Party Like A Pagan, Unless You Have Paraskavedekatriaphobia*

friday 13th

* Fear of Friday the 13th (a.k.a.: Triskaidekaphobia or Friggatriskaidekaphobia)

We hope you’re holding a horseshoe, a rabbit's foot or an elephant (with its trunk raised) as you read this.

It is a dreaded “Friday the 13th” – a superstitious date in Western European and North American culture.

Oddly, if we were alive 2,000-plus years ago, we'd be celebrating this event, rather than warning you about your impending doom. Prior to the advent of Christianity, you see, Friday the 13th was considered something of a fortuitous occasion.

In the pre-Christian, Pagan good ol' days, Friday was the best day of the week. It's the only day of the week, for instance, named after a woman: the Norse goddess Freya (a.k.a. Frigga), who represented fertility and sexuality. Hey, Thank God It's Friggin' Freyaday.

Many Scandinavians, Germans, Scots of Norlandic origin, and other Teutons and distant descendants of sub-Arctic Pagans still think that Friday is the best day of the week for romantic endeavours. It's a popular day for wedding ceremonies in northern Europe - again, because of the promise it holds for a fertile union.

Christianity, of course, doesn't take such a kindly view of Friday - first and foremost because it was the day of Christ's crucifixion.

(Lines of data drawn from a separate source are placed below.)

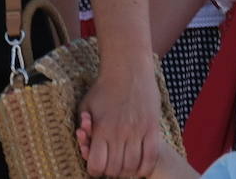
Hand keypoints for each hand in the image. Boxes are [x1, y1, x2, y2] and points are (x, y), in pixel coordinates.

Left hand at [79, 62, 160, 176]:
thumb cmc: (103, 88)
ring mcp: (137, 130)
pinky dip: (146, 167)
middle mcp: (119, 132)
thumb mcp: (85, 107)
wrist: (128, 68)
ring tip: (125, 163)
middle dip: (111, 171)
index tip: (97, 164)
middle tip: (112, 164)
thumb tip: (85, 147)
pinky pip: (152, 156)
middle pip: (115, 169)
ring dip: (127, 170)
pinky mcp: (152, 126)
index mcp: (101, 129)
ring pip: (132, 166)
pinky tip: (140, 167)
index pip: (97, 166)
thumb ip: (83, 130)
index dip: (95, 170)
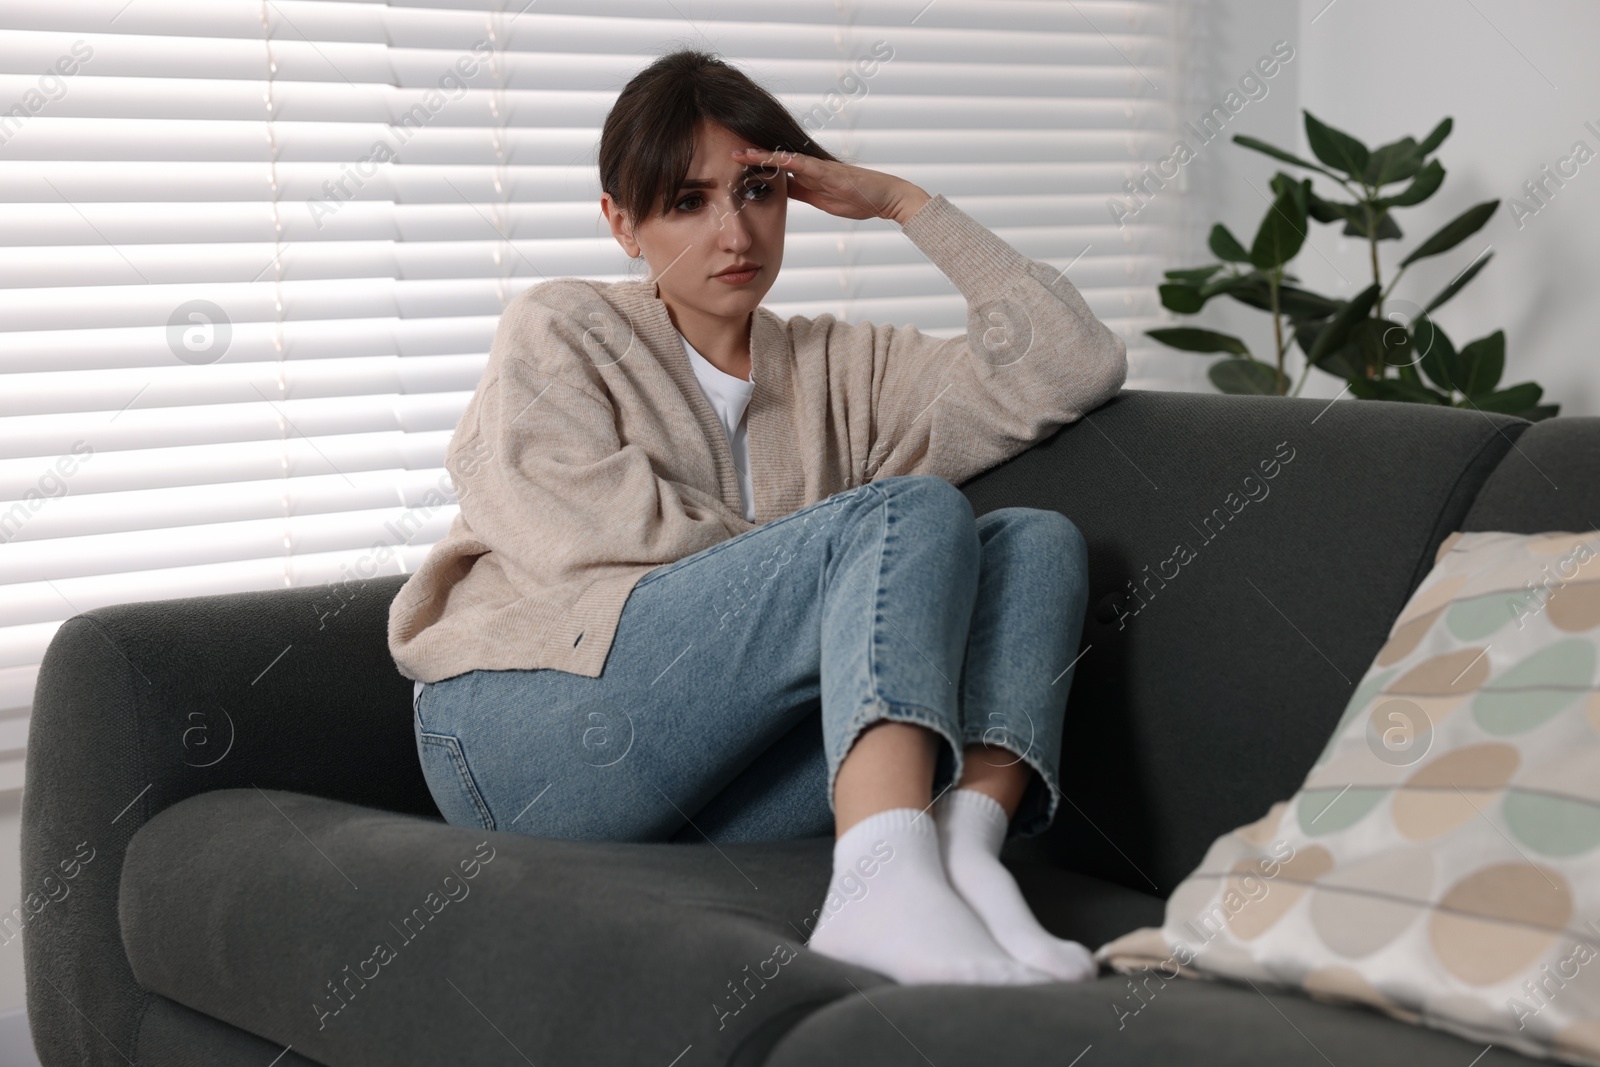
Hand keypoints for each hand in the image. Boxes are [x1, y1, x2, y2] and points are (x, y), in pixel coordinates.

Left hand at [731, 147, 930, 224]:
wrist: (885, 197)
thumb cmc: (857, 198)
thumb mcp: (821, 199)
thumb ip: (802, 192)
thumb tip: (781, 191)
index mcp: (807, 175)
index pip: (775, 167)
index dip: (753, 165)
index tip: (732, 164)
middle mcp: (810, 167)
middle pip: (775, 158)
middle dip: (751, 156)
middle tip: (726, 152)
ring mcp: (819, 168)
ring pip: (785, 158)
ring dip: (762, 156)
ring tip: (739, 153)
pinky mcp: (829, 172)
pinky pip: (806, 166)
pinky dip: (789, 161)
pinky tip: (773, 158)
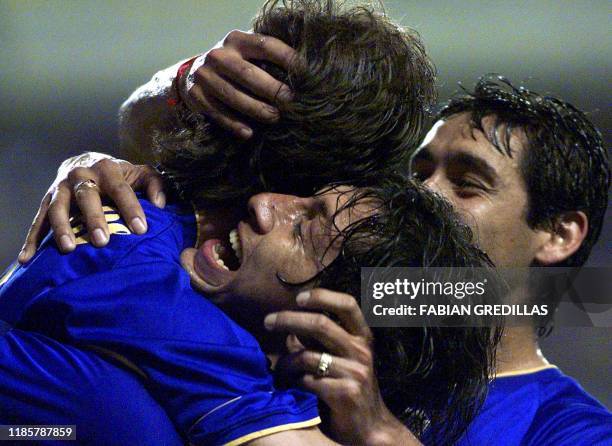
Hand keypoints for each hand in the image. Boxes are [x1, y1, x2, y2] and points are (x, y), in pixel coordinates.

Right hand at [18, 153, 164, 262]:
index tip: (141, 230)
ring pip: (57, 207)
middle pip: (86, 196)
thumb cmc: (120, 175)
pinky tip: (28, 258)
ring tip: (68, 248)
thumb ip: (154, 184)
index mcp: (107, 168)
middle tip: (102, 241)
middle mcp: (81, 176)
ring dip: (61, 227)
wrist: (86, 162)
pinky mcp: (47, 200)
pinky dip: (31, 240)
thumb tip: (160, 204)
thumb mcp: (141, 173)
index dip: (131, 209)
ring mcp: (60, 188)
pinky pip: (37, 221)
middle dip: (93, 218)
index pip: (121, 189)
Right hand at [181, 30, 295, 138]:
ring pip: (233, 96)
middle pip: (247, 74)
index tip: (304, 73)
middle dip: (271, 89)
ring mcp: (204, 75)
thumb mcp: (247, 53)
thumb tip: (304, 74)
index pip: (265, 45)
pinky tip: (249, 133)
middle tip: (289, 101)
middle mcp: (218, 55)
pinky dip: (234, 124)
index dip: (286, 58)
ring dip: (256, 109)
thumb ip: (268, 58)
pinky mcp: (196, 95)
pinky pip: (217, 113)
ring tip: (274, 118)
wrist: (194, 72)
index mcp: (236, 40)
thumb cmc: (235, 64)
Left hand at [264, 289, 419, 445]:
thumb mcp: (340, 360)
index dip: (322, 297)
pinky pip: (307, 381)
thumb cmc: (348, 388)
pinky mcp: (346, 393)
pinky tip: (290, 387)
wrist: (369, 428)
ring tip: (278, 371)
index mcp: (362, 338)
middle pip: (320, 324)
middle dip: (288, 319)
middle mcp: (362, 351)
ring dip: (286, 363)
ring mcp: (356, 372)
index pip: (347, 304)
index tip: (298, 298)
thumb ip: (319, 343)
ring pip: (307, 356)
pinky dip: (293, 383)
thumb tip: (288, 329)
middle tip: (268, 321)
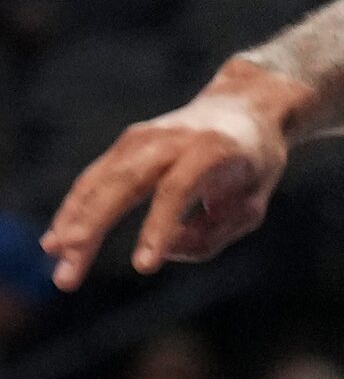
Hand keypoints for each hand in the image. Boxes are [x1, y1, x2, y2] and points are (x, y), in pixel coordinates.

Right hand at [40, 92, 290, 288]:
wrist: (243, 105)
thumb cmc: (253, 163)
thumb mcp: (254, 202)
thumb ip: (216, 232)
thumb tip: (167, 249)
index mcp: (212, 149)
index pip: (178, 190)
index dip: (159, 228)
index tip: (145, 267)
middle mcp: (172, 139)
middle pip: (124, 183)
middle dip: (92, 230)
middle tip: (70, 273)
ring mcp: (144, 137)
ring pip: (100, 180)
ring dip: (73, 222)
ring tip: (54, 259)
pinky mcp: (126, 143)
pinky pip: (94, 178)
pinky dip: (74, 208)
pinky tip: (55, 241)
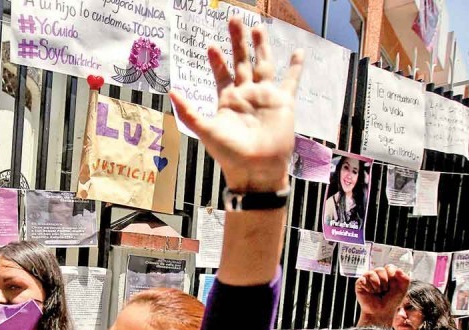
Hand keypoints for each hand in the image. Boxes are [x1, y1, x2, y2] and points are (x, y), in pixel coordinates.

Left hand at [169, 18, 302, 192]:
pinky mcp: (283, 102)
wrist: (256, 170)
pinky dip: (295, 68)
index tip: (210, 45)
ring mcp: (265, 97)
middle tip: (234, 19)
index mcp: (227, 101)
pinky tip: (298, 53)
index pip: (222, 74)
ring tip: (258, 27)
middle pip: (242, 61)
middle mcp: (246, 95)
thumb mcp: (205, 130)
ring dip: (261, 46)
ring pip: (263, 65)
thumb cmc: (229, 154)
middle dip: (238, 41)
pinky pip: (291, 81)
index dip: (217, 59)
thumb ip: (188, 111)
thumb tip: (171, 91)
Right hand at [355, 266, 409, 326]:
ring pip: (372, 273)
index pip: (389, 267)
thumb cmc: (391, 301)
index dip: (392, 275)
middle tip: (384, 291)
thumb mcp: (402, 290)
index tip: (393, 285)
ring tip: (377, 292)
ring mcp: (368, 278)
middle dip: (384, 282)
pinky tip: (370, 292)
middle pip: (380, 269)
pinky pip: (363, 279)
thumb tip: (398, 269)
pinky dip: (369, 287)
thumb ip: (405, 279)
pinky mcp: (360, 282)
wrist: (381, 312)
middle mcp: (377, 274)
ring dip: (377, 285)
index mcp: (388, 274)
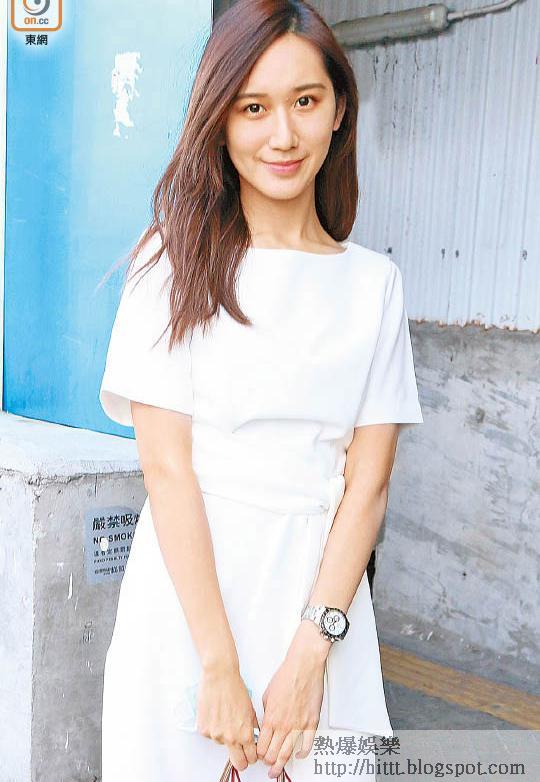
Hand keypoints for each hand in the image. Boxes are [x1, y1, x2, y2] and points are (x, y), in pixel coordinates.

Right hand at [196, 665, 259, 772]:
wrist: (220, 676)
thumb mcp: (250, 709)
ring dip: (224, 735)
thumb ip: (252, 726)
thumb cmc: (235, 689)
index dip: (251, 756)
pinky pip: (210, 734)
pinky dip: (213, 727)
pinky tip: (216, 713)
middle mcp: (230, 738)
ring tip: (225, 716)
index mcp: (245, 734)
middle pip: (238, 763)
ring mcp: (215, 735)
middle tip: (240, 749)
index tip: (250, 753)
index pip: (250, 758)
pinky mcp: (203, 730)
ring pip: (222, 743)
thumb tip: (254, 737)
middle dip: (241, 759)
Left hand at [257, 621, 329, 778]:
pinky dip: (302, 753)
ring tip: (278, 770)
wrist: (303, 666)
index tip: (258, 755)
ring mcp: (298, 725)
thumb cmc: (286, 675)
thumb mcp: (267, 694)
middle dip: (268, 762)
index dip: (258, 753)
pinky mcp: (311, 722)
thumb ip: (266, 712)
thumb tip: (265, 722)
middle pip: (273, 753)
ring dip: (281, 764)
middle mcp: (284, 725)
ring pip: (288, 753)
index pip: (261, 745)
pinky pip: (307, 744)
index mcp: (271, 718)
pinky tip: (298, 754)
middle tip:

Death also hovered over the day's reputation in old England and even North America because most criminals convicted of capital offences were put to death on Fridays. Hence, it was sometimes referred to as "Hangman's Day". The fact that many gallows were constructed with 13 steps up to the fatal platform didn't help matters.

For one reason or another, post-Pagan days saw Fridays frowned upon for a variety of activities. To this day, in some cultures, superstitious people won't set sail on a ship on a Friday, or move their household, or start a new job, or write a letter, or knit (?!), or cut their fingernails (??!!).

There's quite a contrast, too, when it comes to the Pagan-versus-Christian views on the number 13.

For the Pagans, again, 13 had favourably frisky connotations, pertaining to the lunar calendar, the female menstrual cycle and - yup - fertility.

For Christianity, conversely, 13 represents the number of individuals at The Last Supper - one of whom, of course, was the traitorous Judas.

Thus, two millennia ago, Friday the 13th was a doubly great day for our Pagan ancestors - absolutely dripping with fertility and sexuality.

Subsequently, however, this particular day became a double-downer. That is especially true of its reputation in the Christian culture, in which Friday the 13th represents, in two ways, the downfall and crucifixion of Jesus.

So, we suppose, we shall wish all of our heathen, Druid readers a happy and fertile Friday the 13th. Party on, Pagans!

And, as for all of the rest of you - Christian, superstitious, or both - rub those rabbit's feet and clench those four-leaf clovers. Let's try to survive unscathed until the calendar flips over to Saturday the 14th.